Geetha had reportedly lost her father a few years ago and was living with her mother and three brothers – Chityala Narayana, Ramesh and Srinivas.
“She claimed to have done her graduation in arts and worked as a teacher in a private school for some time. She alleged that her sisters-in-law Manasa, Latha and Radha had been ill-treating her for the last few years and forcing her to do all the household work including bathing their children, washing their clothes etc. Even her brothers used to beat her regularly,” V Srinivas, a local resident, told Hindustan Times.
“When I tried to run away from home unable to bear their torture, they tied my hands with an iron chain behind my back and locked it,” the neighbours quoted her as saying.
Shockingly, the police has so far not filed a complaint in the case.
Once the inhuman incident came to light, the police questioned Geetha’s family, who reportedly justified their act claiming Geetha was mentally ill.
Speaking to TNM, Jagtial Town Police inspector Prakash said, “After locals complained of illegal detention, we enquired about the incident. The victim's brothers and parents convinced us that she had a mental disorder. To prove their claim, they showed us medical certificates."
"We sent the girl to hospital. Though, no case has been filed yet. We will soon register a case after checking with our superiors,” he added.

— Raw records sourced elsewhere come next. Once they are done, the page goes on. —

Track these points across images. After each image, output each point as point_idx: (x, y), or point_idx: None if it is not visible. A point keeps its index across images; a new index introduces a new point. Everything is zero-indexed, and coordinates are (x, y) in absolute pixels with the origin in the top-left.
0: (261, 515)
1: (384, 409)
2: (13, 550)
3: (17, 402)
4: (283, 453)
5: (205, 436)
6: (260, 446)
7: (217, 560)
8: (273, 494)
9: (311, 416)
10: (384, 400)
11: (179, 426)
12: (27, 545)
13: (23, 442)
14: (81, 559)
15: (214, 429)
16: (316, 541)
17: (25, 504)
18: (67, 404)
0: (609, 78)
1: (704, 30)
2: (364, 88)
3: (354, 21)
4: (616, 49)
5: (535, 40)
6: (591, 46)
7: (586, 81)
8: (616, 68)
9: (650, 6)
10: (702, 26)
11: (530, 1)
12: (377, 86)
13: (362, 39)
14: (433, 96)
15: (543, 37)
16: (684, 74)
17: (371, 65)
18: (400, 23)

Police are also mulling shifting the woman to a state home, until investigation is completed.
According to the Mental Health Care Act, 2016, it is illegal to chain a mentally ill person. ‘Physical restraint’ can only be used on the advice of a psychiatrist, and only to prevent ‘imminent and immediate harm to the person concerned or others.’
Not just individuals, even mental health institutions cannot put patients in chains.
“The restraint or seclusion shall not be used as a form of punishment or deterrent in any circumstance and the mental health establishment shall not use restraint or seclusion merely on the ground of shortage of staff in such establishment,” the Act says.